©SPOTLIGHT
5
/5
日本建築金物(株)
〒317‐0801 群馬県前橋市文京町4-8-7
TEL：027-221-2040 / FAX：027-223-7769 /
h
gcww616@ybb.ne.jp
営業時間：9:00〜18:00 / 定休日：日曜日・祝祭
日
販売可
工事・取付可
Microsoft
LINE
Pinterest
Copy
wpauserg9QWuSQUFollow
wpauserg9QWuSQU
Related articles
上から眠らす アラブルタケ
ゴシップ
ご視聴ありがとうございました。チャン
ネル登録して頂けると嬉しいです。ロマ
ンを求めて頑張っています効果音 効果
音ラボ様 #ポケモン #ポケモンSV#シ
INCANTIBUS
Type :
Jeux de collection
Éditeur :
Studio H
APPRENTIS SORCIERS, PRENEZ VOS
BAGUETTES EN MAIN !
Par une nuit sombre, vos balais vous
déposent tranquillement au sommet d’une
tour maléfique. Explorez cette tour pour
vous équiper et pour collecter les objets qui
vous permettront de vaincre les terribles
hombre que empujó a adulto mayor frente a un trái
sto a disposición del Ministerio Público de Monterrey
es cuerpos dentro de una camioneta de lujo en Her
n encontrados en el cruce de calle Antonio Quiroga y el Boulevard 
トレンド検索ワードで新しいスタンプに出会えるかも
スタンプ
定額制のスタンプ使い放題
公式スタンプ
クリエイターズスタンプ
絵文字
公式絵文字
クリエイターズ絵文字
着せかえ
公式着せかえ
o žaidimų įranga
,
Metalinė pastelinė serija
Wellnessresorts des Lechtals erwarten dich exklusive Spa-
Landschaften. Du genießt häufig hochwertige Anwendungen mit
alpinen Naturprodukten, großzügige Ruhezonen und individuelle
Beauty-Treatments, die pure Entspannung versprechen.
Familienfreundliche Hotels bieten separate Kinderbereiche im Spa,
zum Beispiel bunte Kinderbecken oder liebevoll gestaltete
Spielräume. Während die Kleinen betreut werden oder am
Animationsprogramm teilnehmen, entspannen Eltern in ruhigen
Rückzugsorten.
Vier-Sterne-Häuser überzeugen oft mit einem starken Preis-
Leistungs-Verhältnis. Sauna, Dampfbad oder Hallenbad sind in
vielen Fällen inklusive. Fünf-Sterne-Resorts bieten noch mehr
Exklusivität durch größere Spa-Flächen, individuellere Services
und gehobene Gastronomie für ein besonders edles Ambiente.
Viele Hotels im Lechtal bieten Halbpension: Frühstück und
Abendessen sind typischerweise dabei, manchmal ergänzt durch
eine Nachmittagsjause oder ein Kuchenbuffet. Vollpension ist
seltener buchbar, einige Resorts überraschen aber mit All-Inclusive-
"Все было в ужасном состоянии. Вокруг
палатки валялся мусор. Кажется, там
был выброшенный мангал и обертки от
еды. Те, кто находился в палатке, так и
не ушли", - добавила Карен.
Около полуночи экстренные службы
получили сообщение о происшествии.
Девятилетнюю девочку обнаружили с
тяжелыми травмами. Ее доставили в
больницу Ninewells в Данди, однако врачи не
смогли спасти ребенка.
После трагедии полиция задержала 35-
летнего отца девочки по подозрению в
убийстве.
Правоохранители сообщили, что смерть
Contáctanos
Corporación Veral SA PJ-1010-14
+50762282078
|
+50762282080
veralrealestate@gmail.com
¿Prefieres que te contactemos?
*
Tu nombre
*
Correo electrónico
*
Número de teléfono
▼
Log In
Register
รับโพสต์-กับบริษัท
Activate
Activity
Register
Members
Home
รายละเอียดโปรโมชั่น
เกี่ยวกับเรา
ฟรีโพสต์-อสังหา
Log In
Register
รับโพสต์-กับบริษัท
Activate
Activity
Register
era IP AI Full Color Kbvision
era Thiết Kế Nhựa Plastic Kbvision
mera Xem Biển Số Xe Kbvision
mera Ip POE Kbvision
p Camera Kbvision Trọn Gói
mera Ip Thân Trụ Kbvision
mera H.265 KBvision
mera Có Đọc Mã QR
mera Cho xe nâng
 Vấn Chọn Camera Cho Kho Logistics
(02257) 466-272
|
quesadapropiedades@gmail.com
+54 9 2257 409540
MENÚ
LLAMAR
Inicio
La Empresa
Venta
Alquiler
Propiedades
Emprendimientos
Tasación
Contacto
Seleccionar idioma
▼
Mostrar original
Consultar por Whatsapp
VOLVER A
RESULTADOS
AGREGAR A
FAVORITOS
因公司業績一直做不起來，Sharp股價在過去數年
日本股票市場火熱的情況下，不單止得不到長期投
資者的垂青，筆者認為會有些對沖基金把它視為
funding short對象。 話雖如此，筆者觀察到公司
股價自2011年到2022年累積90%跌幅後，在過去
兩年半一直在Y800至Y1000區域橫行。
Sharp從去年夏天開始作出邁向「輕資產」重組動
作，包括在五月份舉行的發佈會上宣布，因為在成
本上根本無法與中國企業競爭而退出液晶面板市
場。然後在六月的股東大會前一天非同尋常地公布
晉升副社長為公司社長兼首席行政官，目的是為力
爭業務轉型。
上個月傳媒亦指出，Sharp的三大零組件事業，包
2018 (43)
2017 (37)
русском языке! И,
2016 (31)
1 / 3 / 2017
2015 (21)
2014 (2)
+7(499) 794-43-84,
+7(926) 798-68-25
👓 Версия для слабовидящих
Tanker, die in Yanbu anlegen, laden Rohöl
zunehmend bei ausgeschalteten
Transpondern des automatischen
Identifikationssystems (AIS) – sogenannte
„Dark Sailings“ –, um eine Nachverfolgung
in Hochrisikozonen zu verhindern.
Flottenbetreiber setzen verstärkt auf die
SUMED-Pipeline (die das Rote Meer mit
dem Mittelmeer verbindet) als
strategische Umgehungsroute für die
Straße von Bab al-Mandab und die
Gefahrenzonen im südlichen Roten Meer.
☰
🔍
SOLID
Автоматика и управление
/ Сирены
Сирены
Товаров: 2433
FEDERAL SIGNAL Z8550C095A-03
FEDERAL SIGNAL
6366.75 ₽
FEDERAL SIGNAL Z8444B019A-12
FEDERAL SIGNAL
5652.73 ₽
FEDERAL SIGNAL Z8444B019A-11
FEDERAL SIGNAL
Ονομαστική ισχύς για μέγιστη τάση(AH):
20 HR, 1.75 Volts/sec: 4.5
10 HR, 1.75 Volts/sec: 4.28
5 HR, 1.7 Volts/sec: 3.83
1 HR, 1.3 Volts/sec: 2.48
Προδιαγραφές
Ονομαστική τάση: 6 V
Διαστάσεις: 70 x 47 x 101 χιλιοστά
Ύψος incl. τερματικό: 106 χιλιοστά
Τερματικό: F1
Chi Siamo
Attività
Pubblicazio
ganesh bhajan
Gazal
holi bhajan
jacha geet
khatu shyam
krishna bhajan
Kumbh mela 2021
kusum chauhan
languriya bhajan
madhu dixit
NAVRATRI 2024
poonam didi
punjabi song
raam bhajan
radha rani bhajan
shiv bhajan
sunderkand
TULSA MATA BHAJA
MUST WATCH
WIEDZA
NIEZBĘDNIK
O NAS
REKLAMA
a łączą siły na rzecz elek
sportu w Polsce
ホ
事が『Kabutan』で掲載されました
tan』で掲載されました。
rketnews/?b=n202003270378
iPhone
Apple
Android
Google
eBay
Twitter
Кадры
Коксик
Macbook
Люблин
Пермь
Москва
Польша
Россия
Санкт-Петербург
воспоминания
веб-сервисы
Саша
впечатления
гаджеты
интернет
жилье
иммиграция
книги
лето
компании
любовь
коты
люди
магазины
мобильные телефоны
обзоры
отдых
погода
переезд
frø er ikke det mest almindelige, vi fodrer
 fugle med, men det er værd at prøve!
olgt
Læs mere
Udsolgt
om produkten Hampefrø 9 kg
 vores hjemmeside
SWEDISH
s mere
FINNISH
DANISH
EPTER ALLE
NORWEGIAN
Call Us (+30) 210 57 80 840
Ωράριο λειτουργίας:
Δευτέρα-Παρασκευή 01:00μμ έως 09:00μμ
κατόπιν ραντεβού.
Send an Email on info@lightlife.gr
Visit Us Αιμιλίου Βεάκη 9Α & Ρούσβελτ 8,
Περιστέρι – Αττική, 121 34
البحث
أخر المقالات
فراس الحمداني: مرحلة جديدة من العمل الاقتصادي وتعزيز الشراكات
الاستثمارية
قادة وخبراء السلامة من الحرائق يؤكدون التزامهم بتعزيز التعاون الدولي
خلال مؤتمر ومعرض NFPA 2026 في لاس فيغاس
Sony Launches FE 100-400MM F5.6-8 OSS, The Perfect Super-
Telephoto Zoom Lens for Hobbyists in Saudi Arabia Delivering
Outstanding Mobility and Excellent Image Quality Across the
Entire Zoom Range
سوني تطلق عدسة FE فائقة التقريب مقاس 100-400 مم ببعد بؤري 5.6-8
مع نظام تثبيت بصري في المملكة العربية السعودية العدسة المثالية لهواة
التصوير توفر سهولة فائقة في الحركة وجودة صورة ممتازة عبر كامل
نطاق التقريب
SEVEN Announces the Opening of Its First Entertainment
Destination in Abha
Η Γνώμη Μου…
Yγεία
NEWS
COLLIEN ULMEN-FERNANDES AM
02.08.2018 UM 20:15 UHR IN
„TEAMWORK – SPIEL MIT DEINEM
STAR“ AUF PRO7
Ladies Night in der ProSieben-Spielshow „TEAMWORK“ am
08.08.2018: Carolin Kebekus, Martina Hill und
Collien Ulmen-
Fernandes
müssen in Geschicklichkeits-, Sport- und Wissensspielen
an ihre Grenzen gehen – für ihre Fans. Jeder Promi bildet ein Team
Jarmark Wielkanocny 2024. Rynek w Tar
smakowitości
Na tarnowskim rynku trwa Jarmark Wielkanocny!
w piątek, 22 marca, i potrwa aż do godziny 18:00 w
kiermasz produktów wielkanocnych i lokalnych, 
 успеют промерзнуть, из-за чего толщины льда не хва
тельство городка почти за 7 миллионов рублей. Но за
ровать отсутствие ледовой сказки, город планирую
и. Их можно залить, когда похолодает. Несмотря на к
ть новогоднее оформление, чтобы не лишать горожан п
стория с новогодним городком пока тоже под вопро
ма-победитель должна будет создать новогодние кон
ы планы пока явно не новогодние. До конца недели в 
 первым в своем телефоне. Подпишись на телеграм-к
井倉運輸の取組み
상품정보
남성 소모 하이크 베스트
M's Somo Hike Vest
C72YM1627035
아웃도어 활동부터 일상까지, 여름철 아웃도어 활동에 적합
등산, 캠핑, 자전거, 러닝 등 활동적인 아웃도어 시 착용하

○ ○ ○ ○

YOUR GOAL - Scan the listing and copy every line where the string "Volts" shows up.

OUTPUT OF THE TASK -
20 HR, 1.75 Volts/sec: 4.5
10 HR, 1.75 Volts/sec: 4.28
5 HR, 1.7 Volts/sec: 3.83
1 HR, 1.3 Volts/sec: 2.48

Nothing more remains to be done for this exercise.